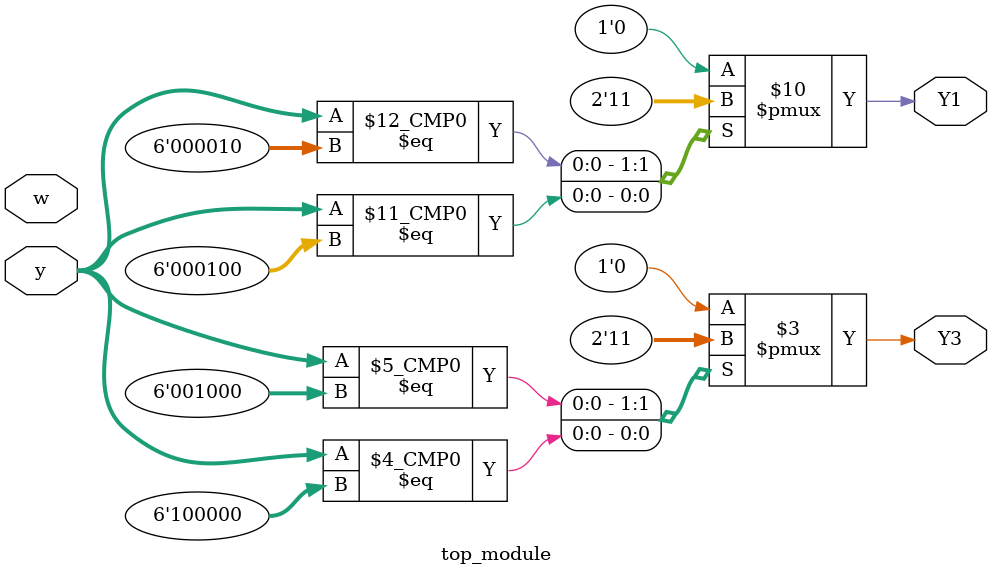
<source format=sv>
module top_module (
    input [5:0] y,
    input w,
    output Y1,
    output Y3
);

reg Y1;
reg Y3;

always @* begin
    case (y)
        6'b000001: begin
            Y1 = 1'b0;
            Y3 = 1'b0;
        end
        6'b000010: begin
            Y1 = 1'b1;
            Y3 = 1'b0;
        end
        6'b000100: begin
            Y1 = 1'b1;
            Y3 = 1'b0;
        end
        6'b001000: begin
            Y1 = 1'b0;
            Y3 = 1'b1;
        end
        6'b010000: begin
            Y1 = 1'b0;
            Y3 = 1'b0;
        end
        6'b100000: begin
            Y1 = 1'b0;
            Y3 = 1'b1;
        end
        default: begin
            Y1 = 1'b0;
            Y3 = 1'b0;
        end
    endcase
end

endmodule

</source>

++++++++++++++++++++

Output the lines above in full and exactly as given, omitting any pictures.

**Finished task**.
<source format=sv>
module top_module (
    input [5:0] y,
    input w,
    output Y1,
    output Y3
);

reg Y1;
reg Y3;

always @* begin
    case (y)
        6'b000001: begin
            Y1 = 1'b0;
            Y3 = 1'b0;
        end
        6'b000010: begin
            Y1 = 1'b1;
            Y3 = 1'b0;
        end
        6'b000100: begin
            Y1 = 1'b1;
            Y3 = 1'b0;
        end
        6'b001000: begin
            Y1 = 1'b0;
            Y3 = 1'b1;
        end
        6'b010000: begin
            Y1 = 1'b0;
            Y3 = 1'b0;
        end
        6'b100000: begin
            Y1 = 1'b0;
            Y3 = 1'b1;
        end
        default: begin
            Y1 = 1'b0;
            Y3 = 1'b0;
        end
    endcase
end

endmodule

</source>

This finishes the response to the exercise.